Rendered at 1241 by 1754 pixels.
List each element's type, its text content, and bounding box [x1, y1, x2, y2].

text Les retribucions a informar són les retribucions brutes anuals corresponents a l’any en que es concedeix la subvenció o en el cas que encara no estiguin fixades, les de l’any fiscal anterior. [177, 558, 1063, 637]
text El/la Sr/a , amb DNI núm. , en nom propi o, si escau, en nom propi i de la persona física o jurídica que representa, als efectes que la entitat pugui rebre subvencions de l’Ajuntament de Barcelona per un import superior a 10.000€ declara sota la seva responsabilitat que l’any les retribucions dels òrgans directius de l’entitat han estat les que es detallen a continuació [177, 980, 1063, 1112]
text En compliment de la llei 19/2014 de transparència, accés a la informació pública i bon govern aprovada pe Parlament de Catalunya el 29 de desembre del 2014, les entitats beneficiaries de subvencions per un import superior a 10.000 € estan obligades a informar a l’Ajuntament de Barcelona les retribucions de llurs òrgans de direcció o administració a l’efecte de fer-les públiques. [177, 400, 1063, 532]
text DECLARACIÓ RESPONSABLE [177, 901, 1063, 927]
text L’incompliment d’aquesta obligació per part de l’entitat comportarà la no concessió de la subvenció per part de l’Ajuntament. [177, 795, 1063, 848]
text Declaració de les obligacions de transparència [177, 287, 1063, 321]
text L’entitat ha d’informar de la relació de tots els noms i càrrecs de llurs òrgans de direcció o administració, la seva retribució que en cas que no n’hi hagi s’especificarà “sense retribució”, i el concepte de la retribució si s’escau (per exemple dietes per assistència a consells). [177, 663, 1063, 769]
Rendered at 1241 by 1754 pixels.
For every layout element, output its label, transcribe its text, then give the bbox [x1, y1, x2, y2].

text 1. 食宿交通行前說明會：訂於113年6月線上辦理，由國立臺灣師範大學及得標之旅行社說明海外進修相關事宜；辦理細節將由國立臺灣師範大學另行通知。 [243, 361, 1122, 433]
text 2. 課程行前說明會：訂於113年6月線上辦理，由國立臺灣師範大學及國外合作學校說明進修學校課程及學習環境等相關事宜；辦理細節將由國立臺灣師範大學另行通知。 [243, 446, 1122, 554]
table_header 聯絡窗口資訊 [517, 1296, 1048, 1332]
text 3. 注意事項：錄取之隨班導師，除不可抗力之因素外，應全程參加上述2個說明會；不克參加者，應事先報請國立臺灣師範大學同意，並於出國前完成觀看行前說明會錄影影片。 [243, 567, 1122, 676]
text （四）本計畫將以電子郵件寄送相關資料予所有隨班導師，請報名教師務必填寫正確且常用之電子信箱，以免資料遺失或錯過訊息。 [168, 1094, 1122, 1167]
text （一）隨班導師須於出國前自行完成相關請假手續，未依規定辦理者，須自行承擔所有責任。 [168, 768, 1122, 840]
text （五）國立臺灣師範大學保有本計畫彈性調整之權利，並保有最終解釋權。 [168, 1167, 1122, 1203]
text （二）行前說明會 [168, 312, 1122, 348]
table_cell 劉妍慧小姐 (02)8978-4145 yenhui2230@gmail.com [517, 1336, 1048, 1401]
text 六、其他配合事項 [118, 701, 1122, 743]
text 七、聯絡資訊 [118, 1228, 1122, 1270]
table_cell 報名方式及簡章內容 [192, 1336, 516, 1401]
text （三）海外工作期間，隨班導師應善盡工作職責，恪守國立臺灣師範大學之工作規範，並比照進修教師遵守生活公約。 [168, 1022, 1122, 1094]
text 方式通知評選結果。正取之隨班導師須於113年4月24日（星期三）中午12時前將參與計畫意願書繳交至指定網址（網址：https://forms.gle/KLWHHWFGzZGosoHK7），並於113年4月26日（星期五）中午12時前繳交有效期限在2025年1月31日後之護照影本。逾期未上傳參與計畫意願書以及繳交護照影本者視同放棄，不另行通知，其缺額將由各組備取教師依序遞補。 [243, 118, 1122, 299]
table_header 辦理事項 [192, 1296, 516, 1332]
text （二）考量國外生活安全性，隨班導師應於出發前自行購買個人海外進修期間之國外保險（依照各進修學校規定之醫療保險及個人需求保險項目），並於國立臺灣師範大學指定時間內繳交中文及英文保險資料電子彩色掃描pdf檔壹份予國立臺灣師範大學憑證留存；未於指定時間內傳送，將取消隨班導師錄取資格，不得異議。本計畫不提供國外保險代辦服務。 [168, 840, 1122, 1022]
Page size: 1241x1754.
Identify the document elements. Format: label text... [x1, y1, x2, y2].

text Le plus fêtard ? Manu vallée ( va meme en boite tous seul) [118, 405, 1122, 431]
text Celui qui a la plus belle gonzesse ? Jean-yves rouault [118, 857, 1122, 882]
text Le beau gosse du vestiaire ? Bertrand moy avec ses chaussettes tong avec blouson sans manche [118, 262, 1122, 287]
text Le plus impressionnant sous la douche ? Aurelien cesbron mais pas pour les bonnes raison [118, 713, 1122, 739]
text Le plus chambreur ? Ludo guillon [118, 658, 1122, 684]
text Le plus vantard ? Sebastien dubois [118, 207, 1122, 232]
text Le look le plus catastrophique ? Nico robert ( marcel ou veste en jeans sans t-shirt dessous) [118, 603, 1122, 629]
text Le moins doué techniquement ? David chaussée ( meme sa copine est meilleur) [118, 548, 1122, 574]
________________
- **DIRECTION**: List every line of the rows above that contains the word "Barcelona".

- **COMPLETE ANSWER**:
text El/la Sr/a , amb DNI núm. , en nom propi o, si escau, en nom propi i de la persona física o jurídica que representa, als efectes que la entitat pugui rebre subvencions de l’Ajuntament de Barcelona per un import superior a 10.000€ declara sota la seva responsabilitat que l’any les retribucions dels òrgans directius de l’entitat han estat les que es detallen a continuació [177, 980, 1063, 1112]
text En compliment de la llei 19/2014 de transparència, accés a la informació pública i bon govern aprovada pe Parlament de Catalunya el 29 de desembre del 2014, les entitats beneficiaries de subvencions per un import superior a 10.000 € estan obligades a informar a l’Ajuntament de Barcelona les retribucions de llurs òrgans de direcció o administració a l’efecte de fer-les públiques. [177, 400, 1063, 532]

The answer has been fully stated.